「社会指標」論が活かされなかった「社会的な土台」分野
具体的には、中心部に置かれた「社会的な土台」の「不足」が強調される。そこでは順不同で、「食糧」「健康」「教育」「所得と仕事」「平和と正義」「政治的発言力」「社会的平等」「男女の平等」「住居」「ネットワーク」「エネルギー」「水と衛生」が配置された。しかしこの12分野には、「付録」としてわずか20の指標が掲載されただけである(:420)。
ここからすぐに思い起こされるのは、1970年代から80年代にかけて世界的に沸き上がった「社会指標運動」(social indicators movement)である。その運動は、社会システム論や「生活の質」(QOL)研究という理論的背景を持っていたが、この「ドーナツ」の「土台」は単純に12分野が置かれた印象が強い。
さらにたとえば日本の国民生活審議会生活の質委員会が作成した『新版 社会指標』(1979)では、健康、教育・学習文化、雇用と勤労の質、余暇、所得・消費、物的環境、犯罪と法の執行、家族、コミュニティの生活の質、階層と社会移動の10分野それぞれに、実物指標により単位を揃えられた統計データとしての「客観指標」があり、さらにその状態を国民ないしは自治体住民が評価した「主観指標」をセットで含んでいた注32)。

(ページごとの抽出テキスト)
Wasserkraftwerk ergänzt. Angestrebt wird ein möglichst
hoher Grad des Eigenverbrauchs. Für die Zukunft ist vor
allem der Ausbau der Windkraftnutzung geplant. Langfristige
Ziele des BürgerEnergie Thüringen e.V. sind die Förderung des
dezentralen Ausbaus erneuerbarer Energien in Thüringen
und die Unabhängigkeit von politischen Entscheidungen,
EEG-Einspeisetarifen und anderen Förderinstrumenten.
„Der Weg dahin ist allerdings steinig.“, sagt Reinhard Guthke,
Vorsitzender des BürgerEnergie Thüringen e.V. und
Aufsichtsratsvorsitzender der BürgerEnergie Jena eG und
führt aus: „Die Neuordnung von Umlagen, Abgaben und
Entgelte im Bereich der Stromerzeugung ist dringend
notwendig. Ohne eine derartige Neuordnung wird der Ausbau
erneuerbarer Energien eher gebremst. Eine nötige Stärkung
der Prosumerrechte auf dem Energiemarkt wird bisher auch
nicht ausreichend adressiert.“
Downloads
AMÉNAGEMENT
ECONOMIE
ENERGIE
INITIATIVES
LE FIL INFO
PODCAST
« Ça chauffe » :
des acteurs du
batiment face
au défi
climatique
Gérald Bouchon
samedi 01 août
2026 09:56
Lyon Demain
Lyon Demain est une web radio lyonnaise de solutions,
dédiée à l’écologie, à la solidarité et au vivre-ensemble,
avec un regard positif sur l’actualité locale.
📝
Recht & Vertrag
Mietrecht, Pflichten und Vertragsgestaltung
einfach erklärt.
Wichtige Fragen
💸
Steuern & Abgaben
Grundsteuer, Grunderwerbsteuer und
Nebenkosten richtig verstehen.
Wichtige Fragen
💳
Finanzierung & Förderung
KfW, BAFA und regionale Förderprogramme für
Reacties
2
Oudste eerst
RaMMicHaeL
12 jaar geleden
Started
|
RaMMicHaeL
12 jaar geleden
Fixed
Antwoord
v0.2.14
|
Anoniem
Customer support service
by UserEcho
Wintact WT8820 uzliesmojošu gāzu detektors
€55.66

課題の内容:
課題文によると、「社会的な土台」の12分野について「付録」に載せられた指標はいくつですか。 これらの行は、課題文とは別の資料です。

解答:
わずか20の指標です。